Ему вдруг вспомнились мать, сестренка: они далеко, в столице. Попасть туда — это сейчас несбыточная мечта. Вон друг детства Андрюша Бородин рядом, а до него теперь тоже не доползешь.
— Рядовой Утвейльд! — насколько можно строго сказал Костров.
— Слушаю, ваше благородие!
— Силы у тебя есть? Ползти можешь?
— Сил нет, ползти могу, — доложил Утвейльд.
— Ползи, братец, к батальонному или полковому командиру и скажи, что рота до конца несла свою службу на Шипке и что после тебя там не осталось никого. Как бы турки не прорвались…
— А вы?..
— Ползи, рядовой Утвейльд, ползи, братец. А если доведется после войны болгар встретить, скажи, что твой ротный велел передать его душевное пожелание: живите, мол, счастливо, родные братушки. Ползи, ползи, братец, торопись выполнить приказание своего ротного командира, если ты хоть немного его уважаешь!..
…Утром следующего дня у занесенной снегом траншеи солдаты роты, сменившей роту поручика Кострова, видели человека в теплой шубе и с большой, окладистой бородой. Он внимательно наблюдал за тем, как откапывали поручика и его подчиненных, замерзших на Шипке. Бородач подолгу вглядывался в спокойное, тронутое улыбкой лицо офицера, в печальное скуластое лицо Панаса Половинки, в другие лица, покойные и тоскливо-обиженные, с открытыми и закрытыми глазами.
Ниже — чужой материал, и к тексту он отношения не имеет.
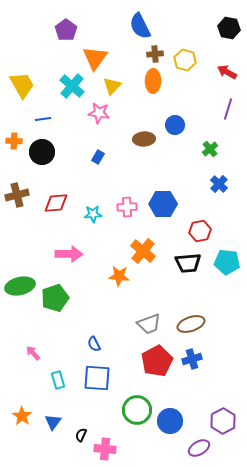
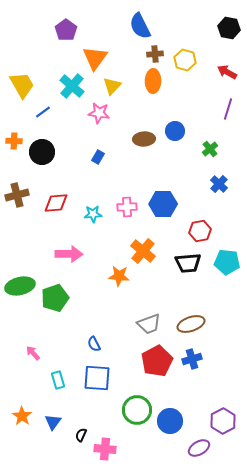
blue line at (43, 119): moved 7 px up; rotated 28 degrees counterclockwise
blue circle at (175, 125): moved 6 px down
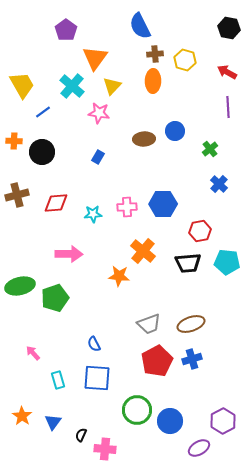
purple line at (228, 109): moved 2 px up; rotated 20 degrees counterclockwise
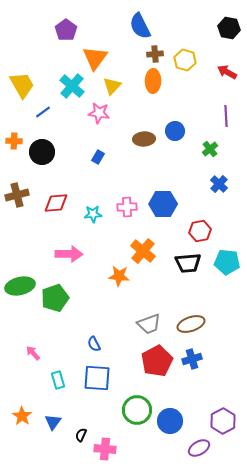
purple line at (228, 107): moved 2 px left, 9 px down
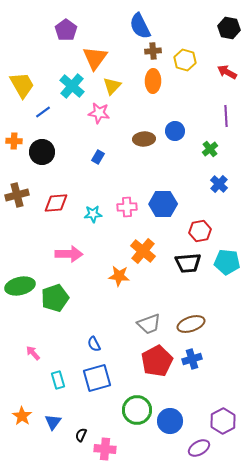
brown cross at (155, 54): moved 2 px left, 3 px up
blue square at (97, 378): rotated 20 degrees counterclockwise
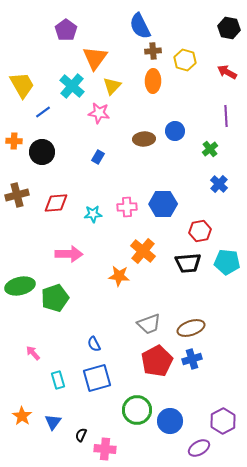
brown ellipse at (191, 324): moved 4 px down
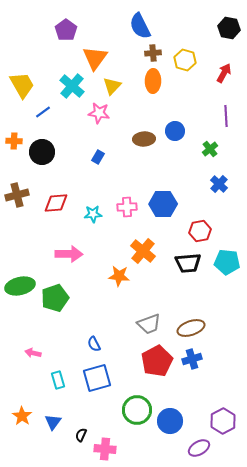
brown cross at (153, 51): moved 2 px down
red arrow at (227, 72): moved 3 px left, 1 px down; rotated 90 degrees clockwise
pink arrow at (33, 353): rotated 35 degrees counterclockwise
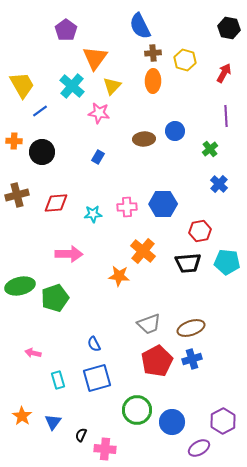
blue line at (43, 112): moved 3 px left, 1 px up
blue circle at (170, 421): moved 2 px right, 1 px down
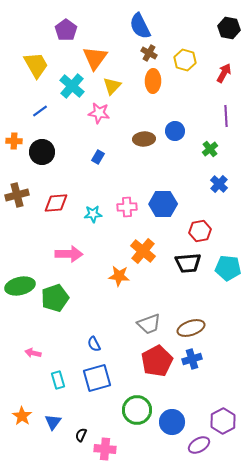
brown cross at (153, 53): moved 4 px left; rotated 35 degrees clockwise
yellow trapezoid at (22, 85): moved 14 px right, 20 px up
cyan pentagon at (227, 262): moved 1 px right, 6 px down
purple ellipse at (199, 448): moved 3 px up
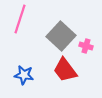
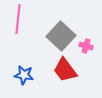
pink line: moved 2 px left; rotated 12 degrees counterclockwise
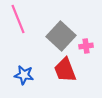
pink line: rotated 28 degrees counterclockwise
pink cross: rotated 24 degrees counterclockwise
red trapezoid: rotated 16 degrees clockwise
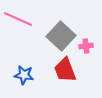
pink line: rotated 44 degrees counterclockwise
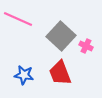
pink cross: rotated 32 degrees clockwise
red trapezoid: moved 5 px left, 3 px down
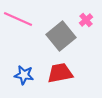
gray square: rotated 8 degrees clockwise
pink cross: moved 26 px up; rotated 24 degrees clockwise
red trapezoid: rotated 100 degrees clockwise
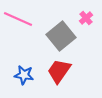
pink cross: moved 2 px up
red trapezoid: moved 1 px left, 2 px up; rotated 44 degrees counterclockwise
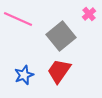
pink cross: moved 3 px right, 4 px up
blue star: rotated 30 degrees counterclockwise
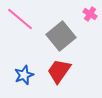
pink cross: moved 1 px right; rotated 16 degrees counterclockwise
pink line: moved 2 px right; rotated 16 degrees clockwise
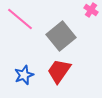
pink cross: moved 1 px right, 4 px up
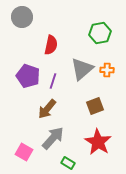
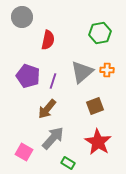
red semicircle: moved 3 px left, 5 px up
gray triangle: moved 3 px down
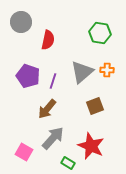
gray circle: moved 1 px left, 5 px down
green hexagon: rotated 20 degrees clockwise
red star: moved 7 px left, 4 px down; rotated 8 degrees counterclockwise
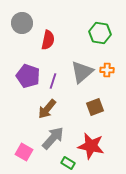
gray circle: moved 1 px right, 1 px down
brown square: moved 1 px down
red star: rotated 12 degrees counterclockwise
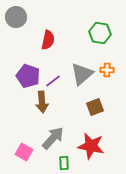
gray circle: moved 6 px left, 6 px up
gray triangle: moved 2 px down
purple line: rotated 35 degrees clockwise
brown arrow: moved 5 px left, 7 px up; rotated 45 degrees counterclockwise
green rectangle: moved 4 px left; rotated 56 degrees clockwise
Блокнот у него был развернут, и он что-то рисовал небольшим толстым карандашом. Из глаз его текли слезы, но он не замечал их, и они повисали на кончиках волос алмазными каплями. Губы его что-то шептали, но что это было — молитвы или проклятия, никто не понял.
ГЛАВА ДЕСЯТАЯ
I
Андрея Бородина постигло два несчастья: он потерял лучшего друга Кострова и только что похоронил невесту Оленьку Головину, умершую от сыпняка. О ее желапии проститься с ним он узнал из записки, пересланной сестрой милосердия. Когда Андрей приехал в Габрово, Оленька металась в бреду и не узнала его. Напрасно он гладил ее волосы, умоляюще смотрел ей в глаза, говорил ласковые слова. Она повторяла его имя, о чем-то просила, но его словно не замечала. Через два часа ее не стало.
С собой Андрей уносил ее дневник, исписанный аккуратным женским почерком. В дневнике редко встречалось местоимение «я». Она чаще восторгалась своими подругами и мужеством раненых, стойко переносивших нечеловеческие страдания. Ее потрясло отношение к солдату, и Андрей видел расплывшиеся буквы и строчки: видно, в этот момент она плакала и окропляла страницы слезами.